2. Make the Creamy Egg Sauce
In a bowl, whisk together:
- Eggs
- Milk
- Greek yogurt
- Garlic
- Italian seasoning
- Paprika
- Salt & pepper
Pour this mixture evenly over the vegetables.
3. Add Cheese
Sprinkle mozzarella (and Parmesan if using) over the top.
4. Bake
Bake uncovered for 30–40 minutes, or until:
- Vegetables are tender
- Top is golden and bubbly
- Center is set (not watery)
Let cool 5 minutes before slicing.
🍽 Servings
Makes 6 servings.
📊 Nutritional Info (Per Serving) – Approx.
- Calories: 160–190
- Protein: 12–14g
- Carbs: 10–12g
- Fat: 8–10g
- Fiber: 3–5g
Low-calorie + high fiber + high protein = GREAT for weight loss.
💚 Benefits
✔ Low calorie but filling
✔ Packed with fiber → keeps you full longer
✔ High protein from eggs & yogurt
✔ Helps reduce cravings
✔ Meal-prep friendly and reheats well
✔ Perfect as a full meal or side dish
✔ Gluten-free, customizable, family-friendly
💡 Notes & Tips
- Add mushrooms, spinach, zucchini, peas — whatever veggies you have.
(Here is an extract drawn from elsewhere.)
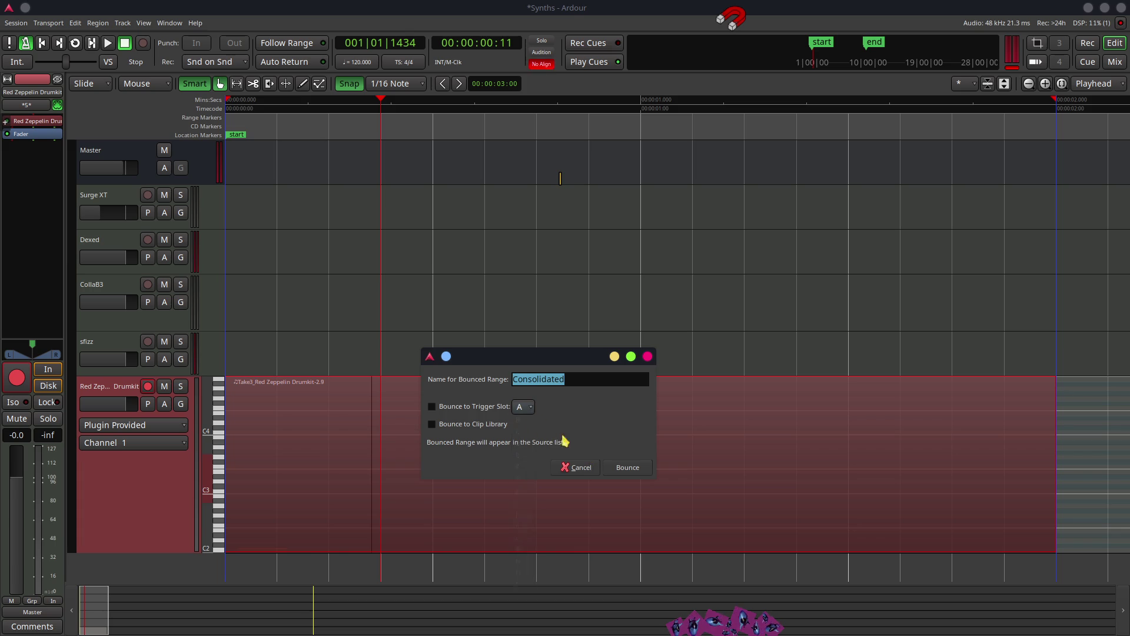
left_click(624, 468)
- Want it extra low-calorie? Use only ½ cup cheese.
- Want more protein? Add shredded chicken or cottage cheese.
- Avoid watery casserole: do not use frozen vegetables unless thawed and squeezed.
- Bake until the center is firm — underbaking makes it watery.
❓ Q/A
Q: Can I make this without cheese?
A: Absolutely! It will still set beautifully and remain creamy.
Q: Can I make it dairy-free?
A: Use almond milk and skip yogurt or use a dairy-free yogurt. Use vegan cheese if desired.
Q: Is this good for meal prep?
A: Yes! Stores for 4 days in the fridge. Reheats wonderfully.
Q: Can I freeze it?
A: Yes — freeze in slices for quick low-calorie meals.